Not Miles Davis? No one on the Italian side of town counts Miles. But, thinks a very young Frank, who’s seen enough street horror in his short time back on the block to keep his mouth closed when a made guy is holding forth on some particular aspect of jazz. Frank thinks, you’re forgetting Armstrong, Chet Baker, Arturo Sandoval and Clark Terry. Freddy Hubbard even. Guys Frank himself would like to work with someday. You’ve forgotten them, thinks young Frank, and says nothing as the fat mobster pontificates.
Because the Goombah is talking about Chuck Mangione. Chicks dig him.
But that was back in Chicago, the city of big shoulders, and this, this is Miami on a Saturday night. The Eden Rock. And a scout for Reprise is in the audience.
“We’ll get through this together,” says Frank’s manager and agent, Jimmy Valentine.
In the Mood is almost finished. Fading. Frank is too freaked out to hear the crowd. He’s just thinking about some New
York record company scout out there in the audience. Waiting to listen to him do his stuff.
“Listen, kid,” says Jimmy Valentine as he straightens big butterfly lapels on his gray dinner tux. “We’ll get through this just like we have since Chicago. Together. You’re the next big thing, kid. And this is how it starts.” He pauses and licks thick lips. Chews on some mint gum, then checks his pink cuffs and adjusts the links.
Hearts.
Of course.
“I’m going out there to sit with the guy and have a drink. You do your set and wind up with Somewhere Over the Rainbow. That’ll bring the house down. My guess, twenty minutes after that, the ink will be drying on your first big contract. Next stop... kid, listen, are you listening to me? Next stop is the real big time. You’re the next Sinatra and don’t ever tell anyone I said that ‘cause those psychos will...” he draws a hairy finger across his throat and makes the cutting sound with his tongue, teeth and cheek.
Frank nods.
Do the set. Close with the song, arranged especially for Frank’s baritone, and then... the future.

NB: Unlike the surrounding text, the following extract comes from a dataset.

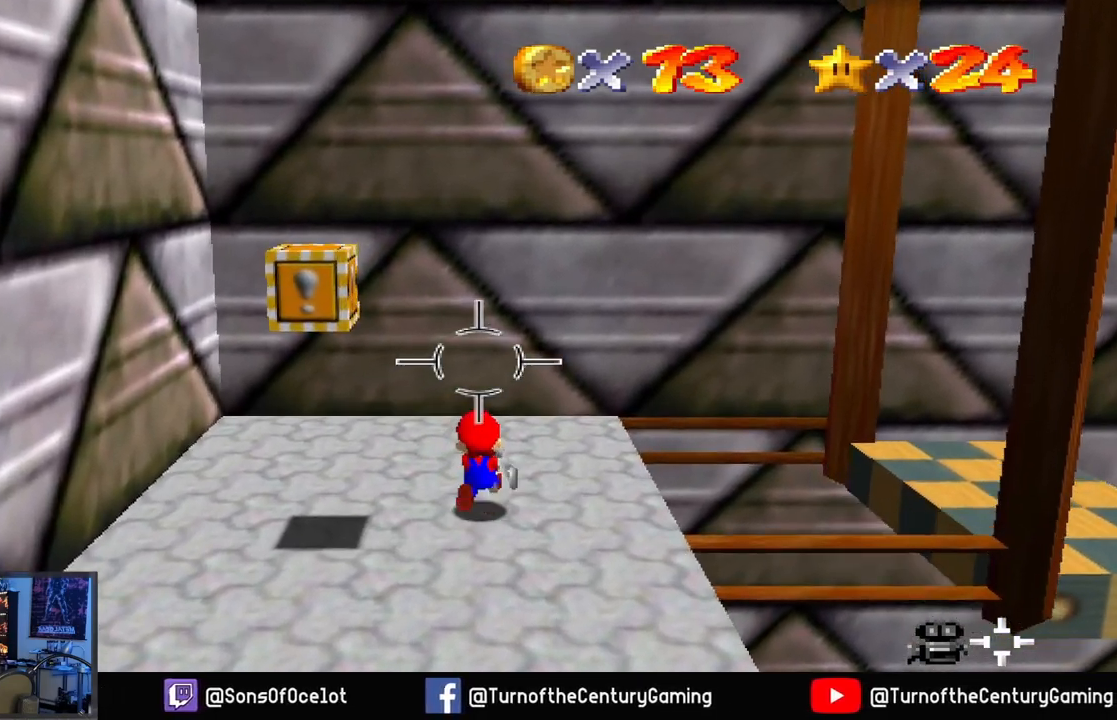
{"buttons": [], "left_stick": "center", "right_stick": "center", "events": [[67, "left_stick", "up-right"], [184, "left_stick", "center"]]}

“We can do this together.”
That’s what Jimmy has been telling Frank since Chicago and all the clubs, fairs and, at times, cruddy little hotel gigs in between. A Howard Johnson’s to three people that one time. But that’s all behind them now. All that was to get to this.

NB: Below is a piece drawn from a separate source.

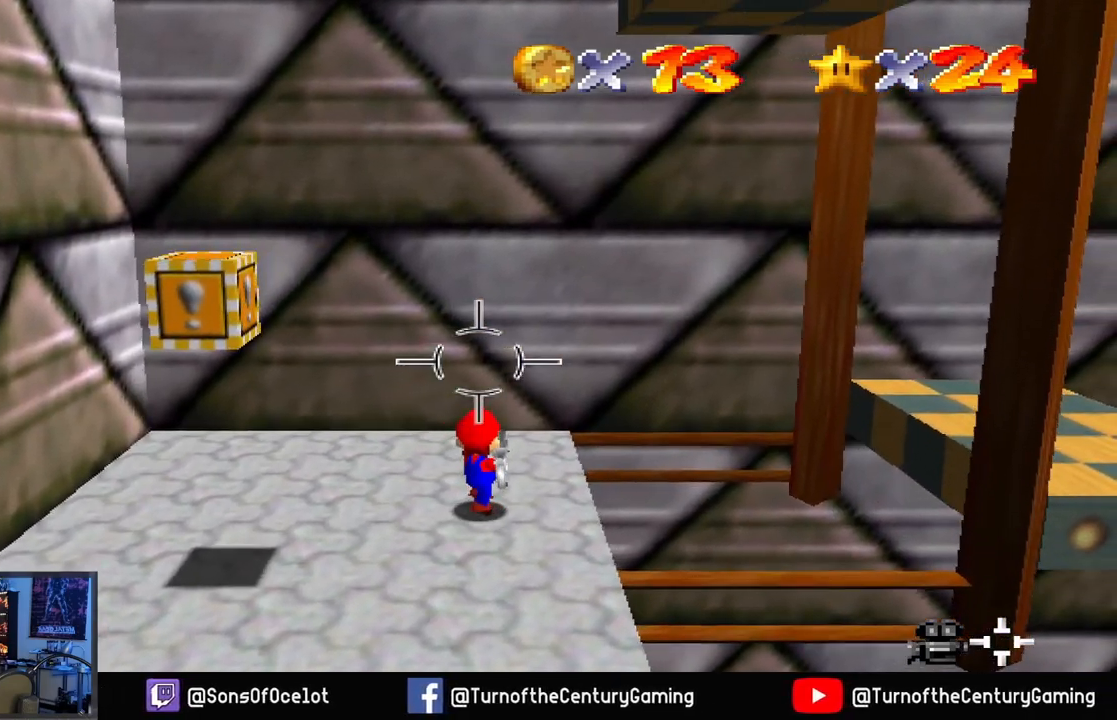
{"buttons": [], "left_stick": "center", "right_stick": "center", "events": [[266, "left_stick", "up-right"], [350, "left_stick", "center"]]}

And today, thinks Frank back to that moment in ‘Nam, this is just every day. Because every day is just another fight for survival. That’s all this is.

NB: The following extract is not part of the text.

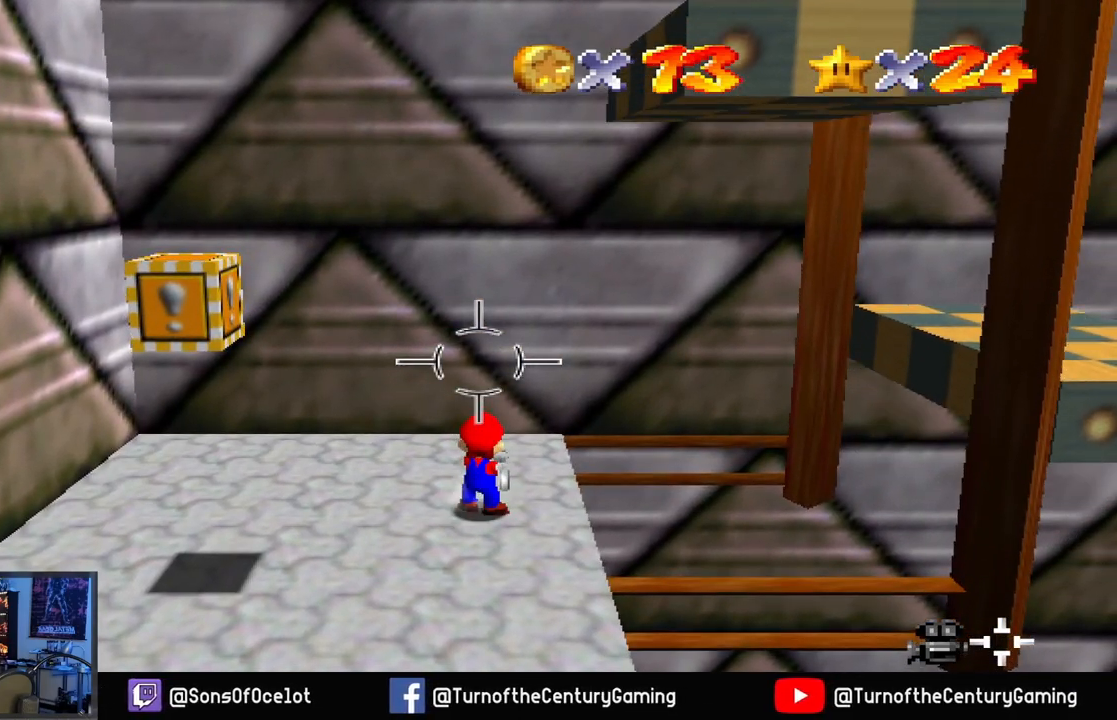
{"buttons": [], "left_stick": "center", "right_stick": "center", "events": [[117, "left_stick", "up-right"], [284, "left_stick", "center"]]}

Every day. Nothing special. Not the best and not the worst.
“We’ll get through this together, kid,” says Jimmy one more time as he slaps Frank’s shoulders and pinches his cheeks. And then he’s gone and Frank is alone in the narrow darkness behind the set facade.
And like so many moments, you just go and do your thing. It’s autopilot. Muscle memory. Practice. Training. Adrenaline.
He hits the right notes. Nails the moments and the emotions. A little banter even he knows he could tighten up. But that comes with time, and experience. Jimmy has told him this on many occasions. He opens with Fly me to the Moon and the crowd, old people mostly, probably old Jews by the amount of gems and yarmulkes out there, they’re as into it as it’s ever been, and Frank knows this is good. This is solid. He is solid.